By Sarah Carabott
Pet shops will be regulated from next month but no rules on importation.
Pet shops will be regulated for the first time under a new legal notice next month but people will still be able to import any animal that is not an endangered species.
Discussions about regulating exotic pets continue and there is no definition of ‘dangerous’ animals. Animal welfare director Joseph John Vella said there was room for a definition.
“I think that venomous animals, like a snake, should be considered dangerous,” he said, noting that when such animals were imported, there needed to be antidote for their venom for public safety.
Mr Vella clarified there was one definition under the Dogs Act, where a dog that bit or assaulted a person was considered dangerous.
As regulations stand, however, a person can bring any animal to Malta if they have all veterinary and traces certificates, Convention on International Trade in Endangered Species (Cites) documentation, health and movement notifications and sometimes even passports.
According to an EU legal notice, any establishment where wild animals are kept and is open to the public for more than seven days in total needs a zoo licence as well as Mepa permits and veterinary approval.
Mr Vella explained that while the EU regulates veterinary requisites and commercial and non-commercial movements, national regulators had to define which animals were exotic or dangerous.
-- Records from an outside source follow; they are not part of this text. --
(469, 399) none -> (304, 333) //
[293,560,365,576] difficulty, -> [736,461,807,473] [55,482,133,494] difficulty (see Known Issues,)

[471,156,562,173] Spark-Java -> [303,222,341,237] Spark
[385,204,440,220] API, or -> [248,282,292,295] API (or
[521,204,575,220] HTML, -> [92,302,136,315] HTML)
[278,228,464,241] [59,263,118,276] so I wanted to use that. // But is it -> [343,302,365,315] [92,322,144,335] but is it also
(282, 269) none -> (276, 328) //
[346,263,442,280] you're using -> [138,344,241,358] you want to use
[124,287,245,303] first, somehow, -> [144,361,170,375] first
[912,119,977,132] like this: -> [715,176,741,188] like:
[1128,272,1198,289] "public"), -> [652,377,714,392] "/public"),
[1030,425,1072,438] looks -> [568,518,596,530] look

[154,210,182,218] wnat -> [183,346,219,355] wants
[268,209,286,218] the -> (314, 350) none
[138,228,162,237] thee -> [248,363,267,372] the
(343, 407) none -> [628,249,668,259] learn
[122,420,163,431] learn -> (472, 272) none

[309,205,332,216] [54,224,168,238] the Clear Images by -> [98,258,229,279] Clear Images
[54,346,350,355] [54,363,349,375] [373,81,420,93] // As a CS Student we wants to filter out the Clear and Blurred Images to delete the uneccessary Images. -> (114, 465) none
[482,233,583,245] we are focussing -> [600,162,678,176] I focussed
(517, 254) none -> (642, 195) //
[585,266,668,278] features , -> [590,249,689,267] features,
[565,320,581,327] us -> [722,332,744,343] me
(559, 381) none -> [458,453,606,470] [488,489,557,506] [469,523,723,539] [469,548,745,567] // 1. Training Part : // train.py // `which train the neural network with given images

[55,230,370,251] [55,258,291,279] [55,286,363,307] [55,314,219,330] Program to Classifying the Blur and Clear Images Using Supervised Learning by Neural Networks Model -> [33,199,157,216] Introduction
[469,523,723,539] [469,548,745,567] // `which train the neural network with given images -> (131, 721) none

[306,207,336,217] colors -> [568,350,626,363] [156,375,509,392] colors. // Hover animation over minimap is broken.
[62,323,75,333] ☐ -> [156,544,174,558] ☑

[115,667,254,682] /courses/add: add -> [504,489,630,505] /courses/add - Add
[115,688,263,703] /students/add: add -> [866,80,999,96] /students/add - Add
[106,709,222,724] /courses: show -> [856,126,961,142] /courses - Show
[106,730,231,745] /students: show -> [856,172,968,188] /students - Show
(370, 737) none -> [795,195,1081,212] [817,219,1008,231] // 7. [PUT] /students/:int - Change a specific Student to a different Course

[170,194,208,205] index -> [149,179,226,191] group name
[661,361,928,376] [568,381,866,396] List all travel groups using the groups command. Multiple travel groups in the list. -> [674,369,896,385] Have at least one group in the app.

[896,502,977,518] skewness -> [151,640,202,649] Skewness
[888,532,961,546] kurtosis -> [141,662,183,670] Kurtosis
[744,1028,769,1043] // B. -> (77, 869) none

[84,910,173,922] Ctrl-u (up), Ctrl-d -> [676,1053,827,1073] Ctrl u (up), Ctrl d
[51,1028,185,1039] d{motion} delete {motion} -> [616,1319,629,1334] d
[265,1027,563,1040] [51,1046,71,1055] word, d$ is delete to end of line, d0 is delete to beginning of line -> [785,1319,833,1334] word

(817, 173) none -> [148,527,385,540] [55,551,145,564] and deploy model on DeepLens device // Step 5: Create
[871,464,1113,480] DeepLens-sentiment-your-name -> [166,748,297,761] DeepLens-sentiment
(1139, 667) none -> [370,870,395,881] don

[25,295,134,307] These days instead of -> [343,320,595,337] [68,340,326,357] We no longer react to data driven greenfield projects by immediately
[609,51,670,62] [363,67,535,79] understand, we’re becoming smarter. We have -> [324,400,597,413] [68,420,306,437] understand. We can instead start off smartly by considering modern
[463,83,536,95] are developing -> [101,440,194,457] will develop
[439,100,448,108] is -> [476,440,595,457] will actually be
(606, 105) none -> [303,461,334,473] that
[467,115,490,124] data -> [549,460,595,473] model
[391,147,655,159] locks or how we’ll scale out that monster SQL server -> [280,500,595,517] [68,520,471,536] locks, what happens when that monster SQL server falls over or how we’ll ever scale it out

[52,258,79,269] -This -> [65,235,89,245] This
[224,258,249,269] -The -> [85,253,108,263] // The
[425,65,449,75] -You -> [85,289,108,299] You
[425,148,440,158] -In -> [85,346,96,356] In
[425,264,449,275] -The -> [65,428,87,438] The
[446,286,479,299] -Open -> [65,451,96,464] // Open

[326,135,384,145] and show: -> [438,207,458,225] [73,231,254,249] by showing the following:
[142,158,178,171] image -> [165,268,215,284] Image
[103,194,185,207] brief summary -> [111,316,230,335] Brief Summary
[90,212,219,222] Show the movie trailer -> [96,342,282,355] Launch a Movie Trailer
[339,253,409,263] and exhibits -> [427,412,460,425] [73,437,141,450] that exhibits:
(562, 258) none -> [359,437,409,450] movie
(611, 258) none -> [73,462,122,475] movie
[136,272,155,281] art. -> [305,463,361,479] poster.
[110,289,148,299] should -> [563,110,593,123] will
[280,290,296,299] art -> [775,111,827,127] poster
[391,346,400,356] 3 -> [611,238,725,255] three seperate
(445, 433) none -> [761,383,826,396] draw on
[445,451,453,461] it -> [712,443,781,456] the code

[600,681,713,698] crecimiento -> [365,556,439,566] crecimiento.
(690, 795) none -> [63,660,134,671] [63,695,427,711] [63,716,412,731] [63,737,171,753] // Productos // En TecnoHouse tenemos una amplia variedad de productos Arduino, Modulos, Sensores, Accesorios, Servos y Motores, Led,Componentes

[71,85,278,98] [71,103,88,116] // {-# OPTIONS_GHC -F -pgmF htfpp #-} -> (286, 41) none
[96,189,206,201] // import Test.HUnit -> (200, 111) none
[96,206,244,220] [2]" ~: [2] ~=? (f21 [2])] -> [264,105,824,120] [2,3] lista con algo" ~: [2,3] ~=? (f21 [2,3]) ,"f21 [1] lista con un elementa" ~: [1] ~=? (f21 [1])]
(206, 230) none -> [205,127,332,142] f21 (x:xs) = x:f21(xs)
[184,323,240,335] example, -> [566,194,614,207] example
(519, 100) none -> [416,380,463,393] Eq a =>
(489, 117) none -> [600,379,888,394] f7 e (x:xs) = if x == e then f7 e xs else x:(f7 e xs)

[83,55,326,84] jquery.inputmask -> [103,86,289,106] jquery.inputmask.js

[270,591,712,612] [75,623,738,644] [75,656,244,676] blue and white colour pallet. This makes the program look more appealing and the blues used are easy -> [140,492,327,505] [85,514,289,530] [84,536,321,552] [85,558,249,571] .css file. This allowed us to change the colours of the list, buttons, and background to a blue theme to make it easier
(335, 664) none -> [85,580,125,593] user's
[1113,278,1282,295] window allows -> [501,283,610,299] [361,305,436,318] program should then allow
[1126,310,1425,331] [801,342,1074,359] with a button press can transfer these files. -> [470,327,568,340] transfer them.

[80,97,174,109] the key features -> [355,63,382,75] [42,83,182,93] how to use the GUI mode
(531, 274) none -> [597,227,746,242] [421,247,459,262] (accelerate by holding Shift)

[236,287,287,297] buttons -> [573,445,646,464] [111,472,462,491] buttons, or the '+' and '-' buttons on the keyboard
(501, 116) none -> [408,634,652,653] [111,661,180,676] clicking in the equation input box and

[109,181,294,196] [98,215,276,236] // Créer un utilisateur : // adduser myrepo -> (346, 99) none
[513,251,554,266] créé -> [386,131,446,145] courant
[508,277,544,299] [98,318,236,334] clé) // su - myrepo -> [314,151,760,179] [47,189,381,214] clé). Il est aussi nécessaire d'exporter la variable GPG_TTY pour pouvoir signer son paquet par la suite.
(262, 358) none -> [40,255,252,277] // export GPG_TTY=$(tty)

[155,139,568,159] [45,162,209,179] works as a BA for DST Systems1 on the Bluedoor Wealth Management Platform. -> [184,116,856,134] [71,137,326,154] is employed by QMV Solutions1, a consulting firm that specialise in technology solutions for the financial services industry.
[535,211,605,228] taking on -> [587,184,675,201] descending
The main issue would be how to deal with animals that were imported legally before Malta joined the EU and which do not possess the required Cites documentation.
Drawing up a list of dangerous animals would not be easy because there were thousands of species and genera.
While owners should be responsible for their animals, Mr Vella said criteria could specify difficult temperament, dangerous secretions or bites. “There are a number of parameters. One needs to be careful on how to introduce a definition without affecting the free movement of the animal,” he said.
Questions about exotic animal regulation were brought up in 2009 when a 380-kilogram Bengal tiger called Lentilka arrived in Mosta. The incident exposed the lack of rules for importing exotic animals as pets and Times of Malta was told legislation coming into force this April would require these to be registered and properly licensed.
But a spokesman for the Parliamentary Secretary for Animal Rights said the law was actually for pet shops, boarding kennels and animal sanctuaries, not private owners.
The regulations are geared at setting out and monitoring minimum welfare standards, licensing systems and regulating such establishments.
In 2010, the Animal Welfare Council started discussing possible regulation of exotic animals. Since discussions had not been finalised, it was difficult to envisage when any regulations might come into force, he added.
When contacted, Chris McGowan, one of the Malta Herpetological Society founders, said the new legal notice, which will mean pet shop owners applying for special licences to sell domestic and exotic animals, could potentially introduce alien species to the environment.
The group was set up to promote the conservation of local wild reptiles and raise awareness about their responsible ownership. It endorses caging standards, escape-prevention protocols and control of alien species.
Mr McGowan explained that when breeders have an overstock of offspring, they sell the new hatchlings.
However, come April, they would either have to kill them or set them free across the island.